§ Exercise objective
From the line that contains "Other than that, there" down to the last line of the data below, restate every line word for word, skipping any images.

(Saved data entries)
-.-.-

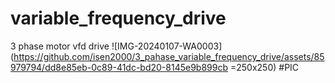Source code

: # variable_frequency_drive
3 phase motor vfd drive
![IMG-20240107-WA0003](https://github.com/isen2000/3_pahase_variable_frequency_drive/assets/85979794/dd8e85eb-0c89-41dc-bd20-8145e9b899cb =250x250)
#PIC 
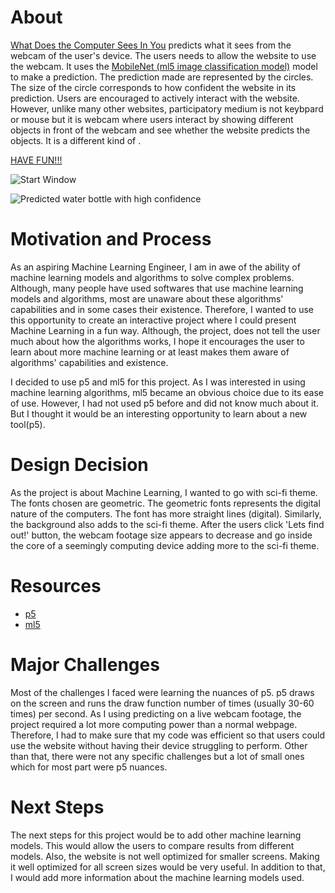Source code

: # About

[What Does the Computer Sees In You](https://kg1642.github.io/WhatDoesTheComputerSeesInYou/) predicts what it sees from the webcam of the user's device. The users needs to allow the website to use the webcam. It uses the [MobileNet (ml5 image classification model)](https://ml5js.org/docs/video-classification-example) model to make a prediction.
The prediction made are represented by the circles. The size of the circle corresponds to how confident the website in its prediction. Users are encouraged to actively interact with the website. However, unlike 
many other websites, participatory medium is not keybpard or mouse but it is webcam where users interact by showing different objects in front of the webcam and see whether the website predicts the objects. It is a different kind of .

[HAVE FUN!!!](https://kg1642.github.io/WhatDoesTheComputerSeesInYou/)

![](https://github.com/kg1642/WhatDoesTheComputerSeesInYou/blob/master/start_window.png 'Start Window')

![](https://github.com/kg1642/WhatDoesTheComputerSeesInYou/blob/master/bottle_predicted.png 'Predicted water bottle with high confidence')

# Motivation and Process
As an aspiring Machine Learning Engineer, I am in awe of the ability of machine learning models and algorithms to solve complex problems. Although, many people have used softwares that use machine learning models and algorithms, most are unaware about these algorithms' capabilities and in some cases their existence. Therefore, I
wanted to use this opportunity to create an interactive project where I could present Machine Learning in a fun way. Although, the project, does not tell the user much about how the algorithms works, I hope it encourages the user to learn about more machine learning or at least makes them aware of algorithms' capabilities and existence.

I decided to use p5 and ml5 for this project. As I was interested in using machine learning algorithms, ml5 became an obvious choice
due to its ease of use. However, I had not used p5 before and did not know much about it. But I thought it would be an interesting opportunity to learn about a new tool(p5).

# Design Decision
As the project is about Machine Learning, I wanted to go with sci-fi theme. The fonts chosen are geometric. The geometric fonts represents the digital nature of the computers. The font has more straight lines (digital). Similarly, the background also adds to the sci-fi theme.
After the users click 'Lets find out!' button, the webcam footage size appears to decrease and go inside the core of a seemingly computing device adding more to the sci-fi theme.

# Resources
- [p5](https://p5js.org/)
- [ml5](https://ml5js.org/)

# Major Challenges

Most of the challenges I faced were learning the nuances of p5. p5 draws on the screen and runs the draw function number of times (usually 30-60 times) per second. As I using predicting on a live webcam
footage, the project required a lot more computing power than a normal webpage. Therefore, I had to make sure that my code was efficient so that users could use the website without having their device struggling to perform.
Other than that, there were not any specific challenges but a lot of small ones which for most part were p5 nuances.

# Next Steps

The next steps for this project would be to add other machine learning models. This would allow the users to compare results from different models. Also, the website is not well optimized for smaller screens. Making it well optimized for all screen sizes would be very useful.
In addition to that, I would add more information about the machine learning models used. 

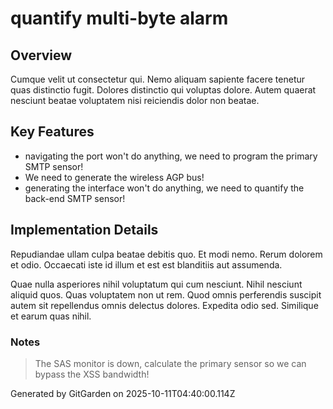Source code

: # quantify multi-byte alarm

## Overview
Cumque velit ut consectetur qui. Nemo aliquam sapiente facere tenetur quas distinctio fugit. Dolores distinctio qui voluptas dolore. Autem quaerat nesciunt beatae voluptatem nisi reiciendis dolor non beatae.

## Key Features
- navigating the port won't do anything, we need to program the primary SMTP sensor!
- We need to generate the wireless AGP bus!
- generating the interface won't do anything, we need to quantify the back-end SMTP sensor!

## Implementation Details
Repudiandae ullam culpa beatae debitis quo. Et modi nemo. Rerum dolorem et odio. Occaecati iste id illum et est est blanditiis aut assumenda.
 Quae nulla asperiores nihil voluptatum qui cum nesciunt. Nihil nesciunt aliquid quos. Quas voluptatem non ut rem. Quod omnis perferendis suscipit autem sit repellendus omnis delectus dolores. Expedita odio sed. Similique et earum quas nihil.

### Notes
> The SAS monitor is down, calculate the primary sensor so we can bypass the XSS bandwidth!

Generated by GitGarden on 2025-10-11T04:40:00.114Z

-.-.-

§ Result for this exercise
Other than that, there were not any specific challenges but a lot of small ones which for most part were p5 nuances.

# Next Steps

The next steps for this project would be to add other machine learning models. This would allow the users to compare results from different models. Also, the website is not well optimized for smaller screens. Making it well optimized for all screen sizes would be very useful.
In addition to that, I would add more information about the machine learning models used. 

Source code

: # quantify multi-byte alarm

## Overview
Cumque velit ut consectetur qui. Nemo aliquam sapiente facere tenetur quas distinctio fugit. Dolores distinctio qui voluptas dolore. Autem quaerat nesciunt beatae voluptatem nisi reiciendis dolor non beatae.

## Key Features
- navigating the port won't do anything, we need to program the primary SMTP sensor!
- We need to generate the wireless AGP bus!
- generating the interface won't do anything, we need to quantify the back-end SMTP sensor!

## Implementation Details
Repudiandae ullam culpa beatae debitis quo. Et modi nemo. Rerum dolorem et odio. Occaecati iste id illum et est est blanditiis aut assumenda.
 Quae nulla asperiores nihil voluptatum qui cum nesciunt. Nihil nesciunt aliquid quos. Quas voluptatem non ut rem. Quod omnis perferendis suscipit autem sit repellendus omnis delectus dolores. Expedita odio sed. Similique et earum quas nihil.

### Notes
> The SAS monitor is down, calculate the primary sensor so we can bypass the XSS bandwidth!

Generated by GitGarden on 2025-10-11T04:40:00.114Z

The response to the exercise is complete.